Exercise prompt:
Each entry below is to be copied verbatim.

** Source information follows **

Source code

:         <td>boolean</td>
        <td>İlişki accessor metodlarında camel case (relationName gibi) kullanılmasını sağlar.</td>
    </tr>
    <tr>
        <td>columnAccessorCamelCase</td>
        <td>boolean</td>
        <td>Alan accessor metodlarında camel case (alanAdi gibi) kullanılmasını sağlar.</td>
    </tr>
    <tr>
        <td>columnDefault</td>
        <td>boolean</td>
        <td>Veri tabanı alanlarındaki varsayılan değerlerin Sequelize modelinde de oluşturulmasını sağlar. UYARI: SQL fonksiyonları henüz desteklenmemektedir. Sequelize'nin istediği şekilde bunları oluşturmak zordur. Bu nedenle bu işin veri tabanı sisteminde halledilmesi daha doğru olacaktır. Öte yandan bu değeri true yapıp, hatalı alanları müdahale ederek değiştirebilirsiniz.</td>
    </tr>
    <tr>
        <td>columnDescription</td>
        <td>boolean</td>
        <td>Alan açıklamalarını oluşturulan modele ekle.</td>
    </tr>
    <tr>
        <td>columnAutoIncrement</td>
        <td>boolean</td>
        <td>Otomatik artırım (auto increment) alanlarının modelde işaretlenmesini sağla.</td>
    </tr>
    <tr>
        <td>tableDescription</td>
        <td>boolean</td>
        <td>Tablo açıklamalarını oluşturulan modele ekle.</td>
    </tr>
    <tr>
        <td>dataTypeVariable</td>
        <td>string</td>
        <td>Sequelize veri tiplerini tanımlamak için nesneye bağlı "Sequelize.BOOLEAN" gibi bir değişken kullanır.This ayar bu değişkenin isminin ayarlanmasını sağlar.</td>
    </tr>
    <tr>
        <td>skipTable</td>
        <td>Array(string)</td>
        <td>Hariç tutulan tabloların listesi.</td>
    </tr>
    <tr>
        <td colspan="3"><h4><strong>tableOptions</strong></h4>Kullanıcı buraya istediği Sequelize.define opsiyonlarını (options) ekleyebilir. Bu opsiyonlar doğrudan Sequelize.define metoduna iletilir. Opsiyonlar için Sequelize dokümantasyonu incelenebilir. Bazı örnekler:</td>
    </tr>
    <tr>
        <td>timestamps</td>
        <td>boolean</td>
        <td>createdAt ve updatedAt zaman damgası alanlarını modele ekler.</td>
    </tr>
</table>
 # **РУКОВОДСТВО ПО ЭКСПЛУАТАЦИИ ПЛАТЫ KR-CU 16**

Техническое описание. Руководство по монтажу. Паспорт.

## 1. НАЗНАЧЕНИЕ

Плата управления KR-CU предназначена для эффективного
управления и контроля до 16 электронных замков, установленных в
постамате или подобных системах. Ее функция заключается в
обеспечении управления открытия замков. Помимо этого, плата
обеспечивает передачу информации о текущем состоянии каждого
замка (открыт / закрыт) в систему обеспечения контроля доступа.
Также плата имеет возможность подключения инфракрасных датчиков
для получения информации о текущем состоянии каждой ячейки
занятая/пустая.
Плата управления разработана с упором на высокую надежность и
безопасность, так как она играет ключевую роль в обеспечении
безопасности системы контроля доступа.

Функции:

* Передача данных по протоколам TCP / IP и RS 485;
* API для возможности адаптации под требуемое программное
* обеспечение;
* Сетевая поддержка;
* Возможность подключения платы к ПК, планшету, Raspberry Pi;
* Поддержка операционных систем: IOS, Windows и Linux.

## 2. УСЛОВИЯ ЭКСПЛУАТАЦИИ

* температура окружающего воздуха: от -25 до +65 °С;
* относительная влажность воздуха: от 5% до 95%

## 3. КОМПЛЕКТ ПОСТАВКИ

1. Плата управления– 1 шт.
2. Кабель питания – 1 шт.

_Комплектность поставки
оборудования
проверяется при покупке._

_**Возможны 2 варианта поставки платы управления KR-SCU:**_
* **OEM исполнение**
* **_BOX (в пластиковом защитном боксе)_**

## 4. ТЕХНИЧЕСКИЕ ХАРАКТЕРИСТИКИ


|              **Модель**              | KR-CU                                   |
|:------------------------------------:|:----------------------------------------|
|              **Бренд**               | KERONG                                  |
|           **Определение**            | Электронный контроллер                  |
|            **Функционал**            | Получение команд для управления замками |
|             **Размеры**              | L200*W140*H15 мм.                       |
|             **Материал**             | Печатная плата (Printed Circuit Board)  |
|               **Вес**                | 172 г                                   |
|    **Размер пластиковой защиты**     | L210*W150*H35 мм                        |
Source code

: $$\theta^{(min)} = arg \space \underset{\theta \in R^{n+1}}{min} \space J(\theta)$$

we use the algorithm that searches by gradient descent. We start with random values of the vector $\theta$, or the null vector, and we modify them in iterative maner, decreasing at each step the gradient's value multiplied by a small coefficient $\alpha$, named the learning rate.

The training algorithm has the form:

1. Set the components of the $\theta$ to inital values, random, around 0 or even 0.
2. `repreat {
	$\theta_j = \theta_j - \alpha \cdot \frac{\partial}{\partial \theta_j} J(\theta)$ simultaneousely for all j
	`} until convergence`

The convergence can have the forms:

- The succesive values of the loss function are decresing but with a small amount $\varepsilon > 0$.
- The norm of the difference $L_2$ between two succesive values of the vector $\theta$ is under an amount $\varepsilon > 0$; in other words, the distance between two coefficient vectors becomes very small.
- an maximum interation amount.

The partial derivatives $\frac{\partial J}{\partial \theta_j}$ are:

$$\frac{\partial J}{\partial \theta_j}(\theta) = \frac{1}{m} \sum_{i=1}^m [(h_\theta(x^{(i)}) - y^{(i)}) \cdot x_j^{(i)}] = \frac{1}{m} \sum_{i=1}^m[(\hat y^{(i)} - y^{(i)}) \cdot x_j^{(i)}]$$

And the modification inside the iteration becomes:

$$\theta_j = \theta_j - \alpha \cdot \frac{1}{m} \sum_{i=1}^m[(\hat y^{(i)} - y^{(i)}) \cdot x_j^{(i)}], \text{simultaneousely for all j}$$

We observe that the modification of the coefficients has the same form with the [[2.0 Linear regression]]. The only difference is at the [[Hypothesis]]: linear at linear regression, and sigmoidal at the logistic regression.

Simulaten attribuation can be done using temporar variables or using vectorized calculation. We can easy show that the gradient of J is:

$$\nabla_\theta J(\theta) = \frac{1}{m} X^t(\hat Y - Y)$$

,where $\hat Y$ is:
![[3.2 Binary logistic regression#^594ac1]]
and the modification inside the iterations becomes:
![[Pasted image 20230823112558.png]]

** End of Source information **

Result for this task:
Source code

:         <td>boolean</td>
        <td>İlişki accessor metodlarında camel case (relationName gibi) kullanılmasını sağlar.</td>
    </tr>
    <tr>
        <td>columnAccessorCamelCase</td>
        <td>boolean</td>
        <td>Alan accessor metodlarında camel case (alanAdi gibi) kullanılmasını sağlar.</td>
    </tr>
    <tr>
        <td>columnDefault</td>
        <td>boolean</td>
        <td>Veri tabanı alanlarındaki varsayılan değerlerin Sequelize modelinde de oluşturulmasını sağlar. UYARI: SQL fonksiyonları henüz desteklenmemektedir. Sequelize'nin istediği şekilde bunları oluşturmak zordur. Bu nedenle bu işin veri tabanı sisteminde halledilmesi daha doğru olacaktır. Öte yandan bu değeri true yapıp, hatalı alanları müdahale ederek değiştirebilirsiniz.</td>
    </tr>
    <tr>
        <td>columnDescription</td>
        <td>boolean</td>
        <td>Alan açıklamalarını oluşturulan modele ekle.</td>
    </tr>
    <tr>
        <td>columnAutoIncrement</td>
        <td>boolean</td>
        <td>Otomatik artırım (auto increment) alanlarının modelde işaretlenmesini sağla.</td>
    </tr>
    <tr>
        <td>tableDescription</td>
        <td>boolean</td>
        <td>Tablo açıklamalarını oluşturulan modele ekle.</td>
    </tr>
    <tr>
        <td>dataTypeVariable</td>
        <td>string</td>
        <td>Sequelize veri tiplerini tanımlamak için nesneye bağlı "Sequelize.BOOLEAN" gibi bir değişken kullanır.This ayar bu değişkenin isminin ayarlanmasını sağlar.</td>
    </tr>
    <tr>
        <td>skipTable</td>
        <td>Array(string)</td>
        <td>Hariç tutulan tabloların listesi.</td>
    </tr>
    <tr>
        <td colspan="3"><h4><strong>tableOptions</strong></h4>Kullanıcı buraya istediği Sequelize.define opsiyonlarını (options) ekleyebilir. Bu opsiyonlar doğrudan Sequelize.define metoduna iletilir. Opsiyonlar için Sequelize dokümantasyonu incelenebilir. Bazı örnekler:</td>
    </tr>
    <tr>
        <td>timestamps</td>
        <td>boolean</td>
        <td>createdAt ve updatedAt zaman damgası alanlarını modele ekler.</td>
    </tr>
</table>
 # **РУКОВОДСТВО ПО ЭКСПЛУАТАЦИИ ПЛАТЫ KR-CU 16**

Техническое описание. Руководство по монтажу. Паспорт.

## 1. НАЗНАЧЕНИЕ

Плата управления KR-CU предназначена для эффективного
управления и контроля до 16 электронных замков, установленных в
постамате или подобных системах. Ее функция заключается в
обеспечении управления открытия замков. Помимо этого, плата
обеспечивает передачу информации о текущем состоянии каждого
замка (открыт / закрыт) в систему обеспечения контроля доступа.
Также плата имеет возможность подключения инфракрасных датчиков
для получения информации о текущем состоянии каждой ячейки
занятая/пустая.
Плата управления разработана с упором на высокую надежность и
безопасность, так как она играет ключевую роль в обеспечении
безопасности системы контроля доступа.

Функции:

* Передача данных по протоколам TCP / IP и RS 485;
* API для возможности адаптации под требуемое программное
* обеспечение;
* Сетевая поддержка;
* Возможность подключения платы к ПК, планшету, Raspberry Pi;
* Поддержка операционных систем: IOS, Windows и Linux.

## 2. УСЛОВИЯ ЭКСПЛУАТАЦИИ

* температура окружающего воздуха: от -25 до +65 °С;
* относительная влажность воздуха: от 5% до 95%

## 3. КОМПЛЕКТ ПОСТАВКИ

1. Плата управления– 1 шт.
2. Кабель питания – 1 шт.

_Комплектность поставки
оборудования
проверяется при покупке._

_**Возможны 2 варианта поставки платы управления KR-SCU:**_
* **OEM исполнение**
* **_BOX (в пластиковом защитном боксе)_**

## 4. ТЕХНИЧЕСКИЕ ХАРАКТЕРИСТИКИ


|              **Модель**              | KR-CU                                   |
|:------------------------------------:|:----------------------------------------|
|              **Бренд**               | KERONG                                  |
|           **Определение**            | Электронный контроллер                  |
|            **Функционал**            | Получение команд для управления замками |
|             **Размеры**              | L200*W140*H15 мм.                       |
|             **Материал**             | Печатная плата (Printed Circuit Board)  |
|               **Вес**                | 172 г                                   |
|    **Размер пластиковой защиты**     | L210*W150*H35 мм                        |
Source code

: $$\theta^{(min)} = arg \space \underset{\theta \in R^{n+1}}{min} \space J(\theta)$$

we use the algorithm that searches by gradient descent. We start with random values of the vector $\theta$, or the null vector, and we modify them in iterative maner, decreasing at each step the gradient's value multiplied by a small coefficient $\alpha$, named the learning rate.

The training algorithm has the form:

1. Set the components of the $\theta$ to inital values, random, around 0 or even 0.
2. `repreat {
	$\theta_j = \theta_j - \alpha \cdot \frac{\partial}{\partial \theta_j} J(\theta)$ simultaneousely for all j
	`} until convergence`

The convergence can have the forms:

- The succesive values of the loss function are decresing but with a small amount $\varepsilon > 0$.
- The norm of the difference $L_2$ between two succesive values of the vector $\theta$ is under an amount $\varepsilon > 0$; in other words, the distance between two coefficient vectors becomes very small.
- an maximum interation amount.

The partial derivatives $\frac{\partial J}{\partial \theta_j}$ are:

$$\frac{\partial J}{\partial \theta_j}(\theta) = \frac{1}{m} \sum_{i=1}^m [(h_\theta(x^{(i)}) - y^{(i)}) \cdot x_j^{(i)}] = \frac{1}{m} \sum_{i=1}^m[(\hat y^{(i)} - y^{(i)}) \cdot x_j^{(i)}]$$

And the modification inside the iteration becomes:

$$\theta_j = \theta_j - \alpha \cdot \frac{1}{m} \sum_{i=1}^m[(\hat y^{(i)} - y^{(i)}) \cdot x_j^{(i)}], \text{simultaneousely for all j}$$

We observe that the modification of the coefficients has the same form with the [[2.0 Linear regression]]. The only difference is at the [[Hypothesis]]: linear at linear regression, and sigmoidal at the logistic regression.

Simulaten attribuation can be done using temporar variables or using vectorized calculation. We can easy show that the gradient of J is:

$$\nabla_\theta J(\theta) = \frac{1}{m} X^t(\hat Y - Y)$$

,where $\hat Y$ is:
![[3.2 Binary logistic regression#^594ac1]]
and the modification inside the iterations becomes:
![[Pasted image 20230823112558.png]]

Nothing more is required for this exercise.